Free personal care policy hits funding problem

The Scottish executive’s free personal care for older people
policy has run into trouble after a local authority refused to
tighten the rules covering eligibility for free personal and
nursing care, writes Nicola Barry. 

Highland councillors were asked to approve stricter criteria for
eligibility and introduce a waiting list for less urgent cases.
Other proposals included setting a £145 ceiling for people
paying for care in their own homes.

More than 75,000 people living north of the border became
eligible for free care last July.

Highland council received just over £4 million from the
Scottish executive to meet the costs of providing free personal and
nursing care in its area.
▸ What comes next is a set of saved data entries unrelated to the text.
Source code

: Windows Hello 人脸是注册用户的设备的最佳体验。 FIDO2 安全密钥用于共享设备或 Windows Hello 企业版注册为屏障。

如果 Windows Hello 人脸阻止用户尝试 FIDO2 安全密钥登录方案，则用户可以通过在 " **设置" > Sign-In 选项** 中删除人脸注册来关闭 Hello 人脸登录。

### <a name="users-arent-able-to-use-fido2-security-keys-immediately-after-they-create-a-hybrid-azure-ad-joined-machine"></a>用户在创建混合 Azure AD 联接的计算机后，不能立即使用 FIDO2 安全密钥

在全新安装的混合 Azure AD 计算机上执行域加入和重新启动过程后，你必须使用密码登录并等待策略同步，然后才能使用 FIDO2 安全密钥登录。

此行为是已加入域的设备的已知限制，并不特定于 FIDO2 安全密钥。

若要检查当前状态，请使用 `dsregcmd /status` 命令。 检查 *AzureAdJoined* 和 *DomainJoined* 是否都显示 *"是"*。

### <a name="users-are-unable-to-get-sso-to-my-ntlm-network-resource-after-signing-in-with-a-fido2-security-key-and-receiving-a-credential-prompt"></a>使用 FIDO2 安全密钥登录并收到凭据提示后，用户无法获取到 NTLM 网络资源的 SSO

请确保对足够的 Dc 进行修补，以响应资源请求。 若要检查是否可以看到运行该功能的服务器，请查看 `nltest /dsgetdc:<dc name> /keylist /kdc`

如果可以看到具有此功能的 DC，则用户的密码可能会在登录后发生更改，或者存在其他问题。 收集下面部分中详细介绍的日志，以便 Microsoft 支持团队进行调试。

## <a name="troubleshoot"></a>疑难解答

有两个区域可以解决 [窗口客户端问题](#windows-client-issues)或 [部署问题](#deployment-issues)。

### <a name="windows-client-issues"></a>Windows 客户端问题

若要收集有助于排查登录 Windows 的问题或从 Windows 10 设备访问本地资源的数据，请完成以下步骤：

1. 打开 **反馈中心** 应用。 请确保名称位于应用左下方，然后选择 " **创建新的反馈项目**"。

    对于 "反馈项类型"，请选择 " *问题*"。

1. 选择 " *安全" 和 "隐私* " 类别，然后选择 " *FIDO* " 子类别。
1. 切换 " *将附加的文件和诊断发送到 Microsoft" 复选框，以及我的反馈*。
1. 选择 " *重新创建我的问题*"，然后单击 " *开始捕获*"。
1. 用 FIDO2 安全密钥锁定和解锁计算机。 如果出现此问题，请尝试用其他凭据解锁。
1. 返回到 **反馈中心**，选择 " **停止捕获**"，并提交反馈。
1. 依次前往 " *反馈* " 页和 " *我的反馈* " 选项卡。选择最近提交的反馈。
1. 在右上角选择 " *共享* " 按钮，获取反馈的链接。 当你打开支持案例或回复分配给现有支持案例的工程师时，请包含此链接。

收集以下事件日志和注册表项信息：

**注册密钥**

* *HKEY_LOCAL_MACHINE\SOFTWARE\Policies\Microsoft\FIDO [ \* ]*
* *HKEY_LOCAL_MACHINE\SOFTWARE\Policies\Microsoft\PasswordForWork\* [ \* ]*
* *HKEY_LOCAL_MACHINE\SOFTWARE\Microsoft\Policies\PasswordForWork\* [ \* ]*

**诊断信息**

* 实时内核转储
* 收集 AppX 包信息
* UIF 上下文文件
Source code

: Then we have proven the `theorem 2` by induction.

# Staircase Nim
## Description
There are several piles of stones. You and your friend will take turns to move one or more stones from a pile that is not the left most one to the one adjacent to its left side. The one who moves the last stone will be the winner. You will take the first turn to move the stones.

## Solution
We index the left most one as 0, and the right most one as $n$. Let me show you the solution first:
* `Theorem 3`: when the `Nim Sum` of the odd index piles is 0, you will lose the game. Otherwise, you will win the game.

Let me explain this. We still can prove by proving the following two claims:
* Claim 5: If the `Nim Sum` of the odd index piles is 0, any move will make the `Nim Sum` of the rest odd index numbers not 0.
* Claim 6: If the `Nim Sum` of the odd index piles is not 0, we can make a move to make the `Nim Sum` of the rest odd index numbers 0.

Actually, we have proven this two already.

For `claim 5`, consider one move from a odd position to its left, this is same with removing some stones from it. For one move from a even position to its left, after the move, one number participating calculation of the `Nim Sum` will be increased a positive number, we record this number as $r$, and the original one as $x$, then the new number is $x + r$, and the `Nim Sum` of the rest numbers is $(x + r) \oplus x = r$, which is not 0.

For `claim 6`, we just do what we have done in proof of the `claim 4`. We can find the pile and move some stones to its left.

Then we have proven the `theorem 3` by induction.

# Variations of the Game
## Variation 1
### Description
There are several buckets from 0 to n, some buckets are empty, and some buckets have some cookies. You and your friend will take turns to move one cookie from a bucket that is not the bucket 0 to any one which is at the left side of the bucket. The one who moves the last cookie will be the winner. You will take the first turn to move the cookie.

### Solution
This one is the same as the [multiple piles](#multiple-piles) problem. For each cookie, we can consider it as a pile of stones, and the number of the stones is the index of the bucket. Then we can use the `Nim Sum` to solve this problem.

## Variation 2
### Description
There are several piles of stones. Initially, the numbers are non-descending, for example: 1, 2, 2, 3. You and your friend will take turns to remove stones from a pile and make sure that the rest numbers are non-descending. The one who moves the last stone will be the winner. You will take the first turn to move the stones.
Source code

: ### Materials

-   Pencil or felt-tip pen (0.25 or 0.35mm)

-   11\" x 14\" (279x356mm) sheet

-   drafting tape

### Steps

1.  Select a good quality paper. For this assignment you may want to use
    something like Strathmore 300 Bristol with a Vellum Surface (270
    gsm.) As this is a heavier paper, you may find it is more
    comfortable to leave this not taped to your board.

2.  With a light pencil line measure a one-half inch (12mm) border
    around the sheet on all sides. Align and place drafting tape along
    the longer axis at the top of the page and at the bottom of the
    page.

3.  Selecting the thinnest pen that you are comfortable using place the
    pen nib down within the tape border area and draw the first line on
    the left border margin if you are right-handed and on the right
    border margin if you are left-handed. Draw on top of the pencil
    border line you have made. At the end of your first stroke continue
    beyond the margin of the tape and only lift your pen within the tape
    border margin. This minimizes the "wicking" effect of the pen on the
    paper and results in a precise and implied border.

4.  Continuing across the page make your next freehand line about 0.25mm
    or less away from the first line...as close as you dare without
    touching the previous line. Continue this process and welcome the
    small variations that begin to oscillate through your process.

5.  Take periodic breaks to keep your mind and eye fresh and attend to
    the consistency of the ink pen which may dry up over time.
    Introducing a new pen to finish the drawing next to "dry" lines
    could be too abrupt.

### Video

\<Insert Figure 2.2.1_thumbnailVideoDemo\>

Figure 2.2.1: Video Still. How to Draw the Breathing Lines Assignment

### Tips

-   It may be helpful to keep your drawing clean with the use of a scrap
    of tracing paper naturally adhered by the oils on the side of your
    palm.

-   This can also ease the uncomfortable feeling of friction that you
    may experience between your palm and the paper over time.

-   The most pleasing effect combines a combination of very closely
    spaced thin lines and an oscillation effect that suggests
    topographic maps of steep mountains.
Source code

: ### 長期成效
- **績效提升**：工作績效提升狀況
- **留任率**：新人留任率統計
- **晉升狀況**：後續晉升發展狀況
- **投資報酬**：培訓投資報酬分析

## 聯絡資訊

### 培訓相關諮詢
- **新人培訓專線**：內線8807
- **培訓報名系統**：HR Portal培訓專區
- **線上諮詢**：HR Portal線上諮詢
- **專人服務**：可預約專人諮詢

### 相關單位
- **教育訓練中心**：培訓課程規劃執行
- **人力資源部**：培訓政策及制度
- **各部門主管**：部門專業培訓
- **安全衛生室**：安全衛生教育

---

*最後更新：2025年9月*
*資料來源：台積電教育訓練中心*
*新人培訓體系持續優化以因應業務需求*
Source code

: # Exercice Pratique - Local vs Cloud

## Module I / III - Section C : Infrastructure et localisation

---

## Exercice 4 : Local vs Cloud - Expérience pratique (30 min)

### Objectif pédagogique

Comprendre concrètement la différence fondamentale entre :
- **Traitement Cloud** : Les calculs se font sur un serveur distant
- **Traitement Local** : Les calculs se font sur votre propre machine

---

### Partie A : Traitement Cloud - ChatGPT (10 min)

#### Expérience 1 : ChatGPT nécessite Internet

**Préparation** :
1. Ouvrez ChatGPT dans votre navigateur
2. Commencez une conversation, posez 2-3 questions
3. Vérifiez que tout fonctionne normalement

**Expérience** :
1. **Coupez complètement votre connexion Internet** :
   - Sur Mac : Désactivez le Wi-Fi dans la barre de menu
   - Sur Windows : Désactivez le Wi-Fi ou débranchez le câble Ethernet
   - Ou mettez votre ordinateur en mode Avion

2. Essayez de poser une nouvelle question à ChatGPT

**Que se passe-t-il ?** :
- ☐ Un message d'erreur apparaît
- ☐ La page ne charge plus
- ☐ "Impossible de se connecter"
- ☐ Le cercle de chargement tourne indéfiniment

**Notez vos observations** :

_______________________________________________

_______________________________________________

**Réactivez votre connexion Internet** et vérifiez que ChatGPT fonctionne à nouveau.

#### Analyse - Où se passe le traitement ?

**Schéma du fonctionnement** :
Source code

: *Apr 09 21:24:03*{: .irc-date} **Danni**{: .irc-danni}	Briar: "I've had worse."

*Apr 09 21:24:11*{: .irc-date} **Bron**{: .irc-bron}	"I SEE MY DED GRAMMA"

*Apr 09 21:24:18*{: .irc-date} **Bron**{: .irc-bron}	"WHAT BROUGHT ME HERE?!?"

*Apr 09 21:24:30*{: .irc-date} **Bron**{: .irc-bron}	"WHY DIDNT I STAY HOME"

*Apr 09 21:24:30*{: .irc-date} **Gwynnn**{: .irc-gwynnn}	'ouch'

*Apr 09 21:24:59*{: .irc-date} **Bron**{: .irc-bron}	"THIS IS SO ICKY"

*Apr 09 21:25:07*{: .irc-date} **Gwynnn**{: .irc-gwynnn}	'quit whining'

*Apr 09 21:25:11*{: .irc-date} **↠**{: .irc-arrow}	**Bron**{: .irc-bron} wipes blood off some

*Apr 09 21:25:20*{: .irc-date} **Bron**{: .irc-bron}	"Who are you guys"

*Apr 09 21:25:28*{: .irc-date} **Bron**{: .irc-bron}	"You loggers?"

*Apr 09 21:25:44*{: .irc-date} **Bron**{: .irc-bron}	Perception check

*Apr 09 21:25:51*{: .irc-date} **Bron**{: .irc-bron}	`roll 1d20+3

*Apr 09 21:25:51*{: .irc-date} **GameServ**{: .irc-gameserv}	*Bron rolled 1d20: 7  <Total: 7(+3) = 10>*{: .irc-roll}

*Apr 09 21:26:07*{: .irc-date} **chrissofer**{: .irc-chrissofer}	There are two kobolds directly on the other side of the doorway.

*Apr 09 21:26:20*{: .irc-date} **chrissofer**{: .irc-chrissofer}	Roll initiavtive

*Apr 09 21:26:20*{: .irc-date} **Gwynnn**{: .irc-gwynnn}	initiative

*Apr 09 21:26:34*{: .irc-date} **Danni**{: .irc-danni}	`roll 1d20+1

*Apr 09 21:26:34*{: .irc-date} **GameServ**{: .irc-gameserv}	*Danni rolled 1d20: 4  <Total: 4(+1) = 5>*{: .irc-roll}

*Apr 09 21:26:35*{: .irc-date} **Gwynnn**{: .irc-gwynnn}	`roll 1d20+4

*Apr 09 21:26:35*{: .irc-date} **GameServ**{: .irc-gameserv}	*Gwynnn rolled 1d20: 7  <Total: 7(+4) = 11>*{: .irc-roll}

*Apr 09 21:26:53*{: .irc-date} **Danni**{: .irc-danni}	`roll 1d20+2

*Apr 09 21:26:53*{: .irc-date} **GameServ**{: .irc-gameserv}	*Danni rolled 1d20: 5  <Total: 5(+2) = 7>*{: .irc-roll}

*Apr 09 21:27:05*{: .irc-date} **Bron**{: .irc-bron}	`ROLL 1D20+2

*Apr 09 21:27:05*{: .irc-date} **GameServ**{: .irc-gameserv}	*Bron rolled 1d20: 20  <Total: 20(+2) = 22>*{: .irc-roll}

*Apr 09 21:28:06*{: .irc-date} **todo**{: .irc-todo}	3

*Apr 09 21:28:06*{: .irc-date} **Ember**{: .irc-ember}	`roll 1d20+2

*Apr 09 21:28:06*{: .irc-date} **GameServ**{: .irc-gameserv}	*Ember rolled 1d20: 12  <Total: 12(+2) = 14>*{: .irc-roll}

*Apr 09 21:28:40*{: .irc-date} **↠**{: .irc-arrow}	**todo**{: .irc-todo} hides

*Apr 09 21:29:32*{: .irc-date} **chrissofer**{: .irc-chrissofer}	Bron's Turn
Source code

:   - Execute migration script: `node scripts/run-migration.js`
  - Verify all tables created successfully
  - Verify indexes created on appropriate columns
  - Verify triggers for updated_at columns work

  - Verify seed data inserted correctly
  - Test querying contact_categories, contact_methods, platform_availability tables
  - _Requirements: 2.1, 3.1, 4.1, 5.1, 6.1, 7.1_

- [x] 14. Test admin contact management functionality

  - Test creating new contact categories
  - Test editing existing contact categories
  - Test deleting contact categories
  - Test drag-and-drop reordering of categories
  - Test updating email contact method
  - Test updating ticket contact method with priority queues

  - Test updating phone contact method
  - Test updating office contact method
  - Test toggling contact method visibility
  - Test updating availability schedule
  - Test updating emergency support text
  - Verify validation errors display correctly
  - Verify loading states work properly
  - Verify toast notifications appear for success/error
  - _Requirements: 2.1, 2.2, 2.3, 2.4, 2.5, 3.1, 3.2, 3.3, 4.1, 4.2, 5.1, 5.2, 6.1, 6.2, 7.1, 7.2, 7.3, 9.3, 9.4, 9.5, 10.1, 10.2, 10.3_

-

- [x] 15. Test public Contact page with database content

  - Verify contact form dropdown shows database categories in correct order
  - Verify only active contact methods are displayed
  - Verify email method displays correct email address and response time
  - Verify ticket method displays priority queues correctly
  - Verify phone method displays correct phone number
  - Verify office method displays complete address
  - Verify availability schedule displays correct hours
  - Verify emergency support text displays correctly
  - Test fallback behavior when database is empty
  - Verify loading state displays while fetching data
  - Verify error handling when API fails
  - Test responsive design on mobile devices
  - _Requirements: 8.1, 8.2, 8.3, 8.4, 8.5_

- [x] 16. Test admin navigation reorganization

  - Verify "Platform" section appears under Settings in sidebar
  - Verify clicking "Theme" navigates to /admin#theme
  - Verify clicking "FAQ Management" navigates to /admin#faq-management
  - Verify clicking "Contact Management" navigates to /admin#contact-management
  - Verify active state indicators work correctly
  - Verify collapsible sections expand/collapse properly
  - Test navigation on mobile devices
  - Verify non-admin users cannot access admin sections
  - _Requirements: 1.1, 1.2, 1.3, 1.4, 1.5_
However, demand has proven to be higher
than predicted.

Jess Barrow, of Age Concern Scotland, said the Highland proposal
had been contrary to the report from the Royal Commission on Long
Term Care for the Elderly, which led to the introduction of free
personal care.

“Somewhere along the way, the arithmetic has gone wrong where
people in residential care homes are concerned. The shortfall in
funding concerns those people,” he said.

Gary Coutts, chairperson of the housing and social work
committee, said: “The introduction of free personal care was always
going to be very complex. There was no way of accurately assessing
total demand. We knew how many people already receiving care would
qualify to have their costs met, but we could not accurately
estimate all the others that might emerge.

“It is early days. We are being careful we don’t run up
deficits and leave vulnerable people at risk,” he said.